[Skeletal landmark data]

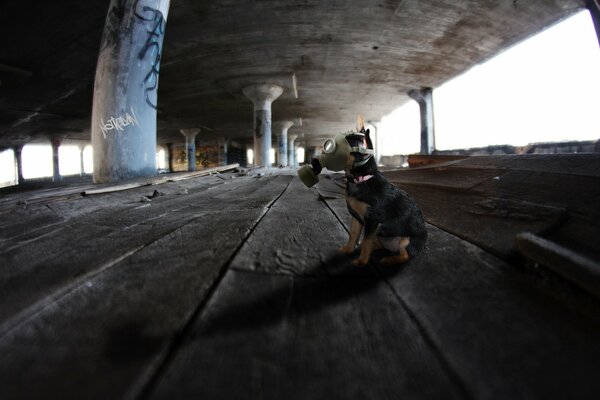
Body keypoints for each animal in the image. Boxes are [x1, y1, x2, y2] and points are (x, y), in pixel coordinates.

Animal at [338, 122, 426, 266]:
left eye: (346, 143)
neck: (361, 179)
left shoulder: (372, 220)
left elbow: (366, 240)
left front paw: (361, 262)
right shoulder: (356, 217)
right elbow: (353, 234)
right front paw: (348, 249)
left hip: (406, 241)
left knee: (405, 255)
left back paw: (390, 259)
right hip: (382, 236)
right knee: (376, 243)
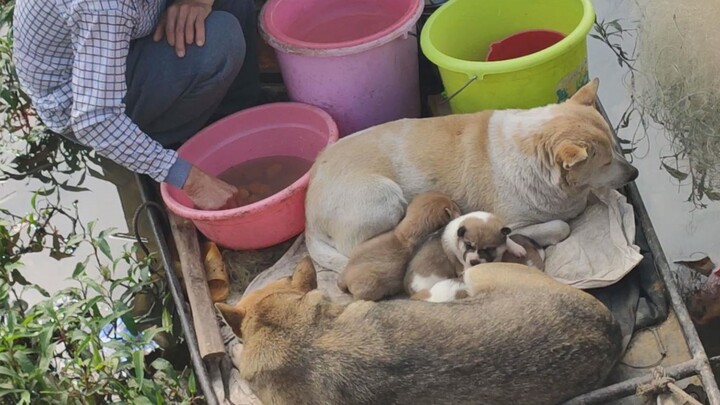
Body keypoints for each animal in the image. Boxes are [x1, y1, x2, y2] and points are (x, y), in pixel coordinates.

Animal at [300, 79, 640, 270]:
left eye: (616, 148)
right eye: (605, 162)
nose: (635, 173)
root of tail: (308, 216)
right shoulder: (516, 221)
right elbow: (560, 226)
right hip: (384, 198)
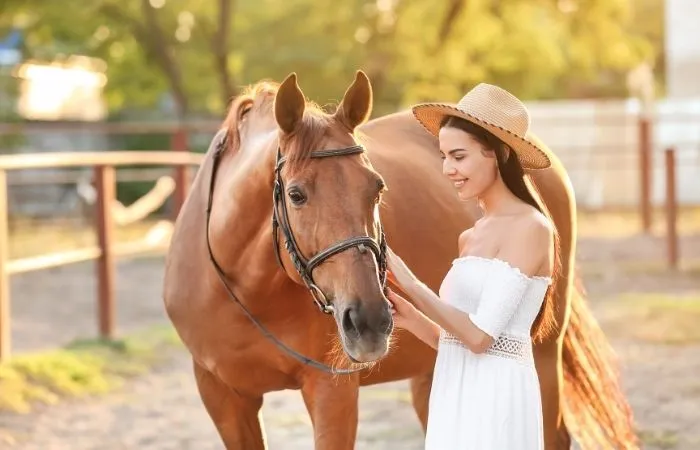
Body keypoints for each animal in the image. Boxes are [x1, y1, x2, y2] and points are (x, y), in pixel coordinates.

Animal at [164, 70, 640, 450]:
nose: (370, 321)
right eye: (296, 195)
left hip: (541, 352)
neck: (250, 290)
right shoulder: (223, 397)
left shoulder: (332, 390)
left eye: (377, 188)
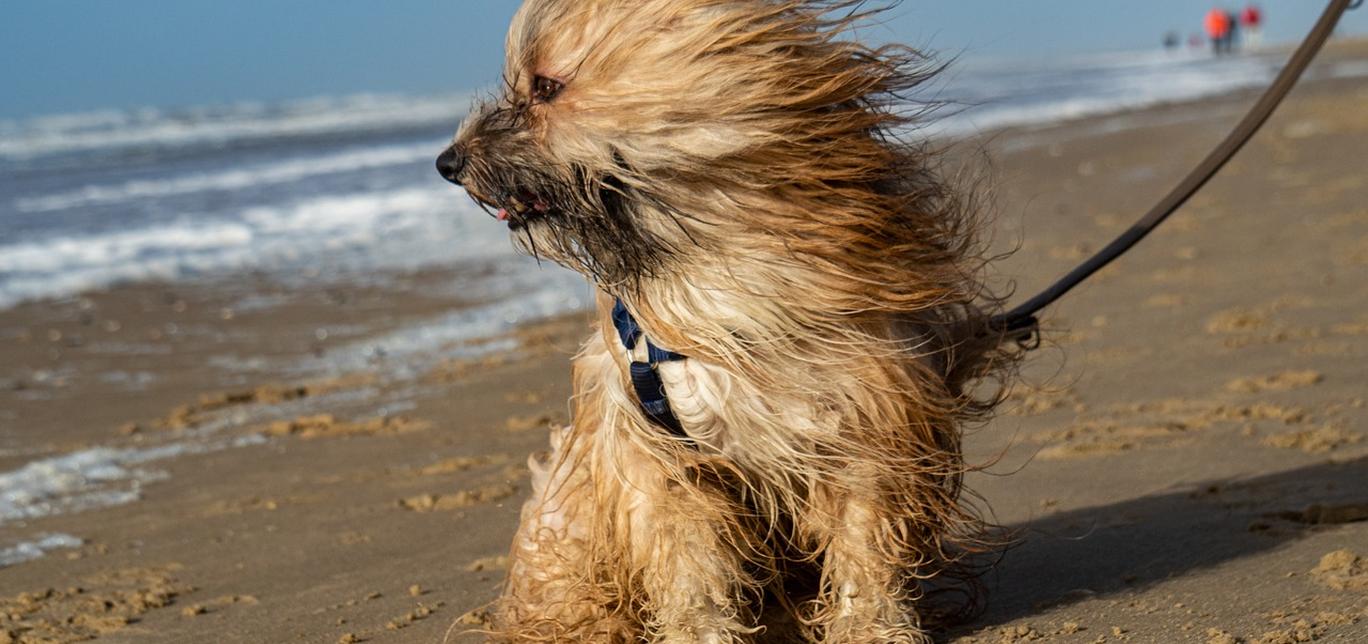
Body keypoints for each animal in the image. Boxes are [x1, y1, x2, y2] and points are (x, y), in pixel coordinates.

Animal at [440, 2, 1017, 642]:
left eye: (545, 87)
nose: (448, 161)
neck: (713, 274)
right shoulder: (659, 457)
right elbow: (687, 560)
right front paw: (700, 630)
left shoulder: (868, 417)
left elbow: (864, 538)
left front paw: (872, 624)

Aim of the task — All lines above that include the word "shoulder" should be located and copied.

Exercise solution —
left shoulder: (372, 220)
right shoulder: (356, 217)
right shoulder: (516, 221)
right shoulder: (223, 397)
left shoulder: (332, 390)
right shoulder: (659, 457)
left shoulder: (868, 417)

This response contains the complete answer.